That Nothing's new album would be called The Great Dismal is probably the least surprising thing that has happened all year. The title seems almost inevitable. Even before the worldwide pandemic, lockdowns, quarantines, social unrest, and violence, Nothing frontman Domenic Palermo was not exactly the world's happiest camper. His and his band's various trials and travails have been well-documented; there is no need to rehash them here. But it seems an album promoted as "explor[ing] existentialist themes of isolation, extinction and human behavior in the face of 2020's vast wasteland" was always in the cards for him; it was just a matter of filling in the appropriate year.

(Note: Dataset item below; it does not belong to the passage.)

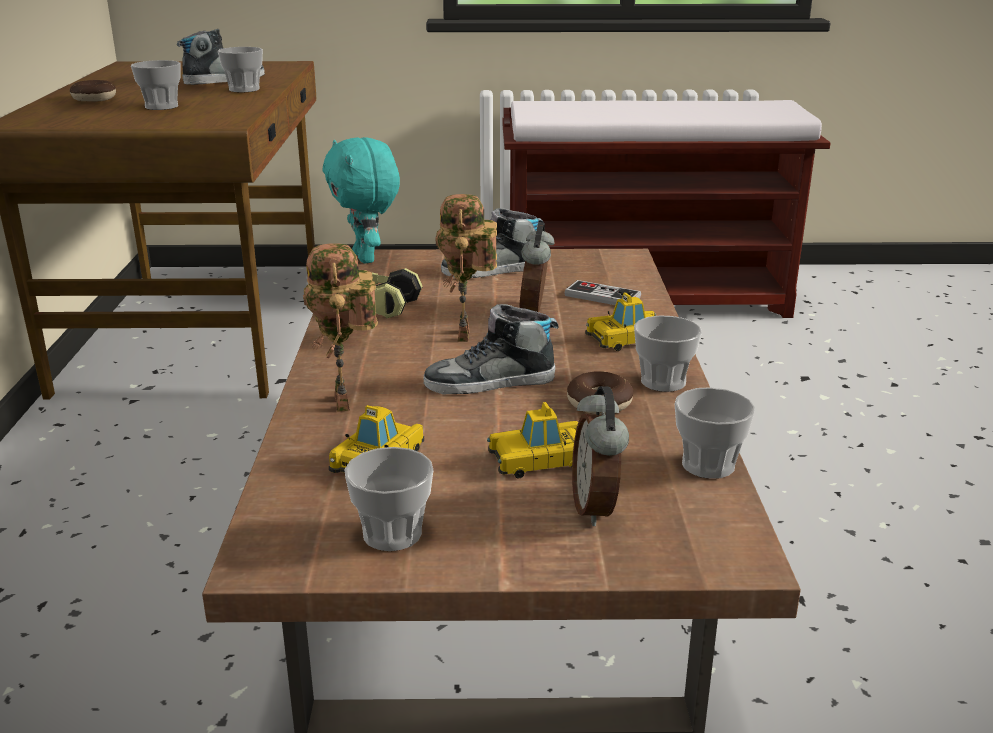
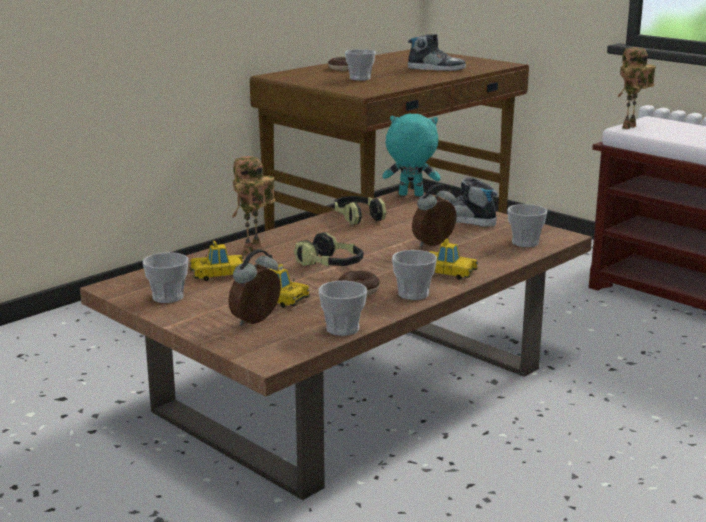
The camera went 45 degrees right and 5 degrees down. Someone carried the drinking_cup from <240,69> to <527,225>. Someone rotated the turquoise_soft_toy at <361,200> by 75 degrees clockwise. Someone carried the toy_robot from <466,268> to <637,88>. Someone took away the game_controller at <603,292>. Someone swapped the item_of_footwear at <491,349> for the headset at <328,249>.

In addition to all the external craziness, Nothing have dealt with some inner upheaval, too. Long-time co-writer/singer/guitarist Brandon Setta departed, leaving Palermo and drummer Kyle Kimball as the only band members left from their 2016 fan-favorite Tired of Tomorrow. Along with Setta went a degree of sonic shimmer and the purely romantic element he brought to the band's music. The upside is that it has left Palermo more focused. The Great Dismal is Nothing's sharpest, most concise, and most consistent album to date.

One familiar element is the producer. After work with veteran John Agnello (Dinosaur Junior, Sonic Youth) yielded a more fuzzy, lo-fi sound on Dance on the Blacktop (2018), Palermo has brought back Will Yip, who helmed Tired of Tomorrow. On The Great Dismal, Yip takes Nothing's roaring yet often pretty guitar/effects-heavy sound and hones it down to its essence. This is music that sounds good coming out of the speakers or headphones at high volume. Palermo and new guitarist Doyle Martin's guitars buzz and slice while Kimball's drums pop authoritatively, assaulting the arrangements as much as keeping the beat.

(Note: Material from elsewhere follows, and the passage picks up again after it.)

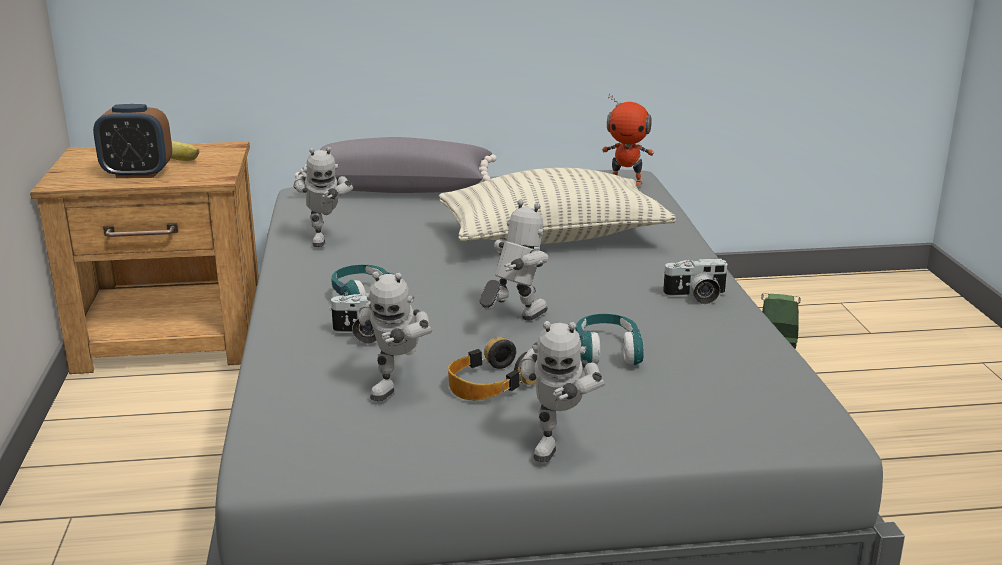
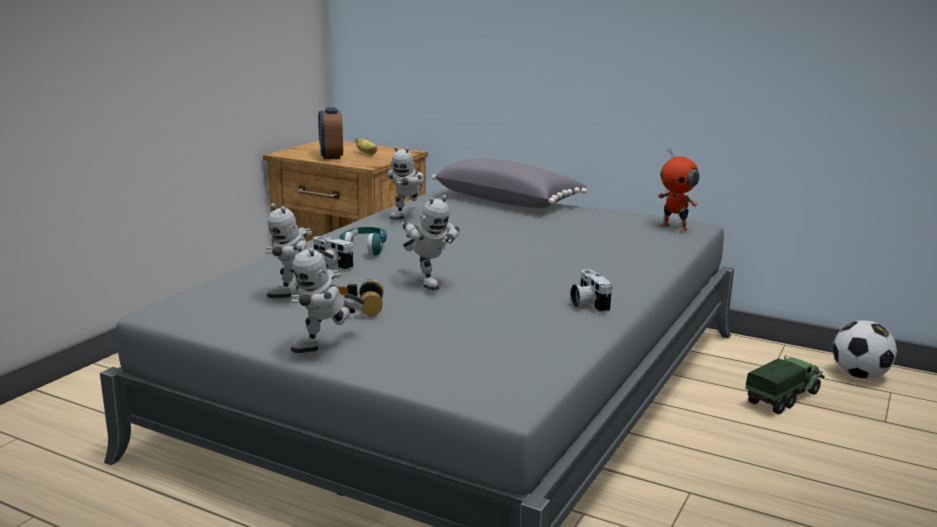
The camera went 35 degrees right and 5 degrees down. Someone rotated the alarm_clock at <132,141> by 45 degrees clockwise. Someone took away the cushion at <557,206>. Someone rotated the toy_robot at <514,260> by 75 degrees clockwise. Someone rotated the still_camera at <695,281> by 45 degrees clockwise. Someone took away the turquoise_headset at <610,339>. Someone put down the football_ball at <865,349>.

The temptation with a band like Nothing is to describe their music by rattling off a list of whom it sounds like. Indeed, with a few changes in tempo and effects pedals, most of the ten songs on The Great Dismal could have been performed by most of the excellent, loud guitar-based alternative bands of the 1990s. That's not a knock; it is a testament to the quality and confidence of Palermo's songwriting and artistic vision. Yes, there at least a few mid-tempo songs that are anchored by Kimball's open hi-hat. But at least one of those, "Ask the Rust", is cathartic, affecting, and unforgettable, complete with a psyched-out coda. And if the ultra-lush "Blue Mecca" comes across as a slowed-down version of "Ask the Rust", one could argue that in itself is in keeping with shoegaze aesthetics.

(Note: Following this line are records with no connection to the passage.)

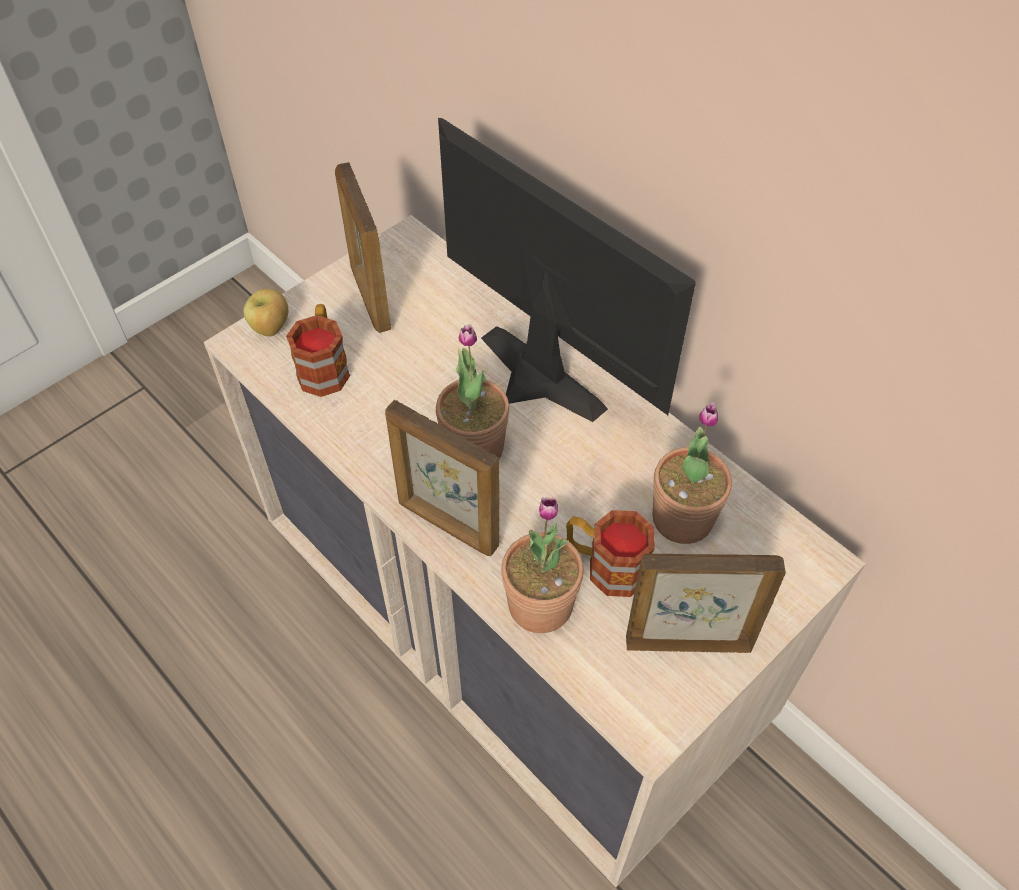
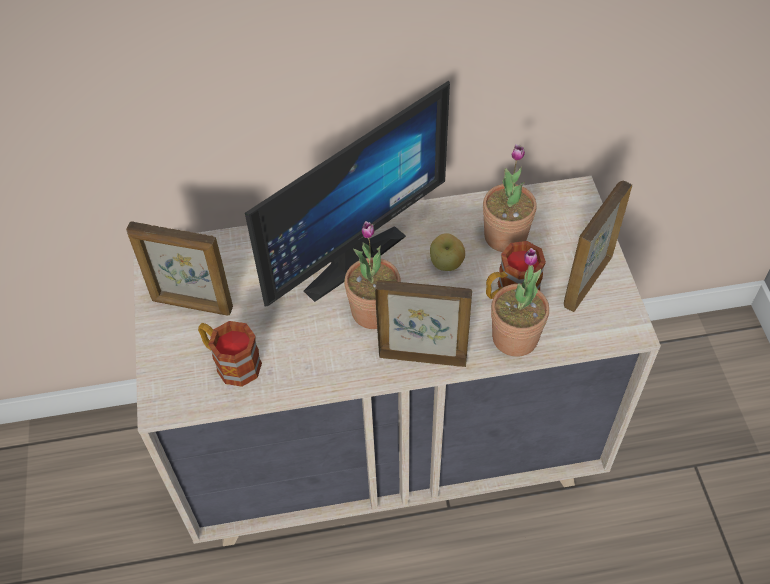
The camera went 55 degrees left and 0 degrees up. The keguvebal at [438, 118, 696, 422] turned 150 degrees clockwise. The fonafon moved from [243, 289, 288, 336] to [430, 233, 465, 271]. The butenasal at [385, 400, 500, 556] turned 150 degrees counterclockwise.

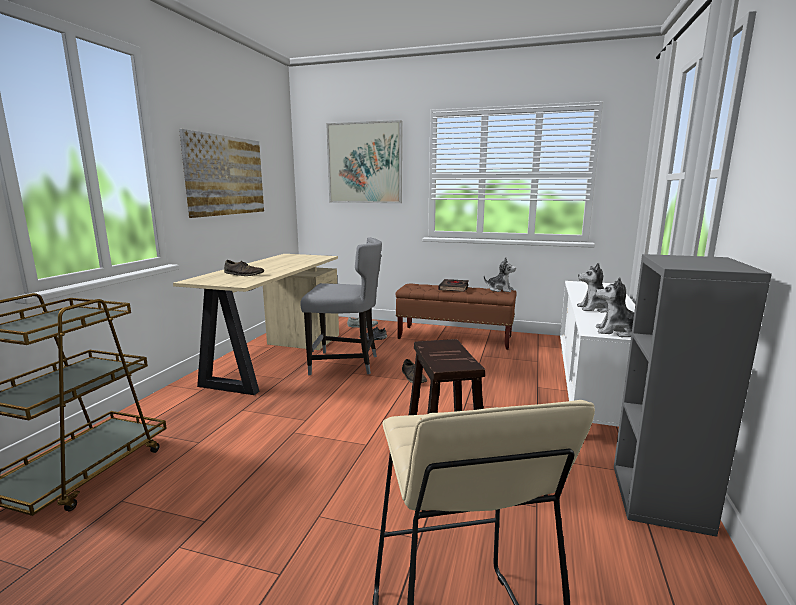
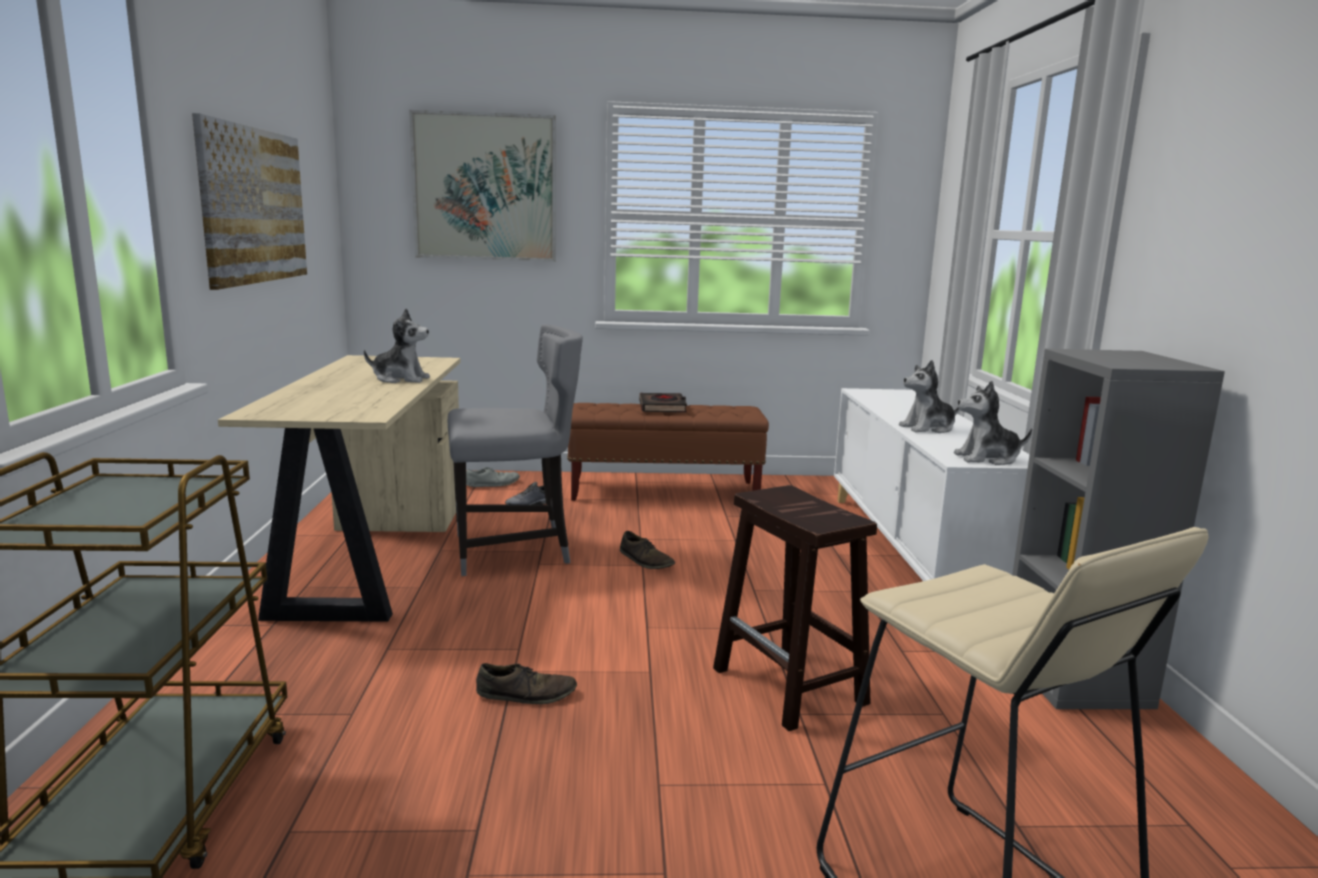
The camera went 20 degrees left and 0 degrees up. The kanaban moved from [484, 257, 516, 292] to [364, 308, 430, 383]. The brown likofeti moved from [224, 260, 264, 276] to [476, 663, 577, 704].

Also, though, there is plenty of variation to keep things fresh. The guitar-only opener "A Fabricated Life" is super-pretty but more doomy than romantic, as Palermo observes a society who "sing the same songs / Beat the same old tired drums." The uptempo, drum machine-driven clatter of the single "Say Less" is probably the first Nothing song that could credibly be described as "danceable". Any danger of The Great Dismal getting lost in its nihilistic black hole is put off by the melodious, almost sweet power-pop of "Catch a Fade" and the surging, hand-in-the-air rush of the magnificent "Famine Asylum".

Palermo has a few nifty turns of phrase up his sleeve as well. "Paradise is always somewhere…always somewhere else" goes the album's most memorable chorus, from "In Blueberry Memories". The divebombing grunge guitars on "April Ha Ha" eventually give way to a chilled-out coda in which Martin ponders the question, "Isn't it strange / Watching people try and outrun rain?" Both the line and the song's title seem like references to the pandemic.

Under Yip's guidance, The Great Dismal trades subtlety for distilled power. When it's quiet, a guitar blast is usually only seconds away. There are a few abrupt edits that are the work of Pro-Tools or some such software. But maybe these are small prices to pay for an album that plays to Palermo's strengths in such a satisfying fashion.